Brooke Hepburn

Personal information
- Full name: Brooke Louise Hepburn
- Born: 19 April 1990 (age 36) Launceston, Tasmania Australia
- Batting: Right-handed
- Bowling: Right-arm medium
- Role: Bowler

Domestic team information
- 2010/11–2020/21: Tasmania
- 2015: Scorchers
- 2015/16–2020/21: Hobart Hurricanes (squad no. 12)

Career statistics
| Competition | WLA | WT20 |
| Matches | 60 | 122 |
| Runs scored | 277 | 129 |
| Batting average | 8.65 | 5.60 |
| 100s/50s | 0/0 | 0/0 |
| Top score | 38 | 15 |
| Balls bowled | 2,100 | 2,004 |
| Wickets | 47 | 80 |
| Bowling average | 40.80 | 28.36 |
| 5 wickets in innings | 1 | 0 |
| 10 wickets in match | 0 | 0 |
| Best bowling | 5/39 | 3/19 |
| Catches/stumpings | 14/– | 20/– |
- Source: , 21 March 2021

= Brooke Hepburn =

Australian cricketer

Brooke Louise Hepburn (born 19 April 1990) is an Australian former cricketer who played for Tasmanian Tigers and Hobart Hurricanes.

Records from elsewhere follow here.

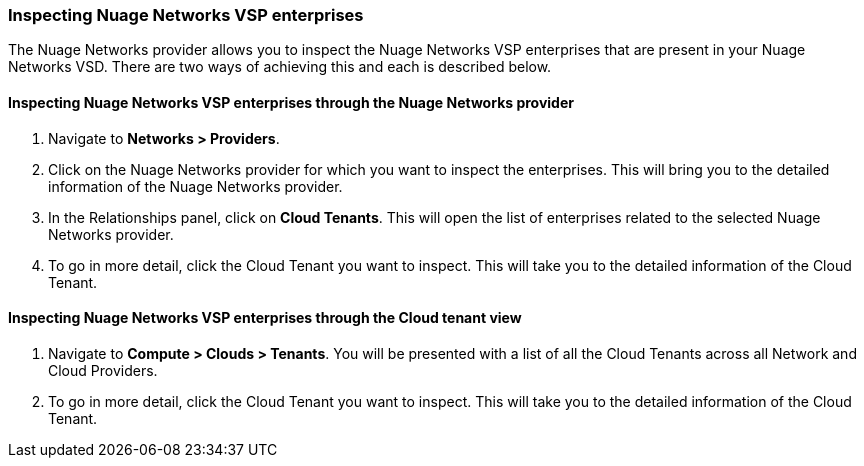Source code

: === Inspecting Nuage Networks VSP enterprises

The Nuage Networks provider allows you to inspect the Nuage Networks VSP enterprises that are present in your Nuage Networks VSD. There are two ways of achieving this and each is described below.

==== Inspecting Nuage Networks VSP enterprises through the Nuage Networks provider

. Navigate to *Networks > Providers*.

. Click on the Nuage Networks provider for which you want to inspect the enterprises. This will bring you to the detailed information of the Nuage Networks provider.

. In the Relationships panel, click on *Cloud Tenants*. This will open the list of enterprises related to the selected Nuage Networks provider.

. To go in more detail, click the Cloud Tenant you want to inspect. This will take you to the detailed information of the Cloud Tenant.

==== Inspecting Nuage Networks VSP enterprises through the Cloud tenant view

. Navigate to *Compute > Clouds > Tenants*. You will be presented with a list of all the Cloud Tenants across all Network and Cloud Providers.

. To go in more detail, click the Cloud Tenant you want to inspect. This will take you to the detailed information of the Cloud Tenant.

Born in Launceston, Hepburn did not begin playing cricket until she was 19 years old. Just one year later, the Tasmanian Roar gave her a Rookie contract for the 2010–11 season. She has said that "Although I missed out on playing underage cricket for Tassie, I got plenty of competitive bowling practice in the backyard against my older (and very competitive!) sister!"

From May to August 2015, Hepburn played in Ireland for Scorchers in the Women's Super 3s, a competition involving both 50 over and T20 matches.

At the start of the 2016–17 season, Hepburn was appointed vice-captain of Tasmanian Roar. According to Roar coach Julia Price, "Brooke's elevation to vice-captain comes from her 'lead by example' approach to her cricket particularly over the last two years." In October 2016, during the opening round of that season's WNCL, Hepburn top scored for the Roar in the match against Queensland Fire with 38 runs, and then took 5–39 against the South Australian Scorpions to become the first Roar player to achieve a 5-wicket haul.

Hepburn was part of the Hurricanes squad for its inaugural WBBL|01 season (2015–16). A highlight of that season for the Hurricanes was her 2–17 against the Melbourne Stars. She was also a member of the Hurricanes squad for the WBBL|02 season (2016–17). In November 2018, she was named in the Hobart Hurricanes' squad for the 2018–19 Women's Big Bash League season.

On 11 June 2021, it was confirmed that Hepburn had retired from cricket.

Outside of cricket, Hepburn works as a Dietitian for Leap Health and the Tasmanian Institute of Sport.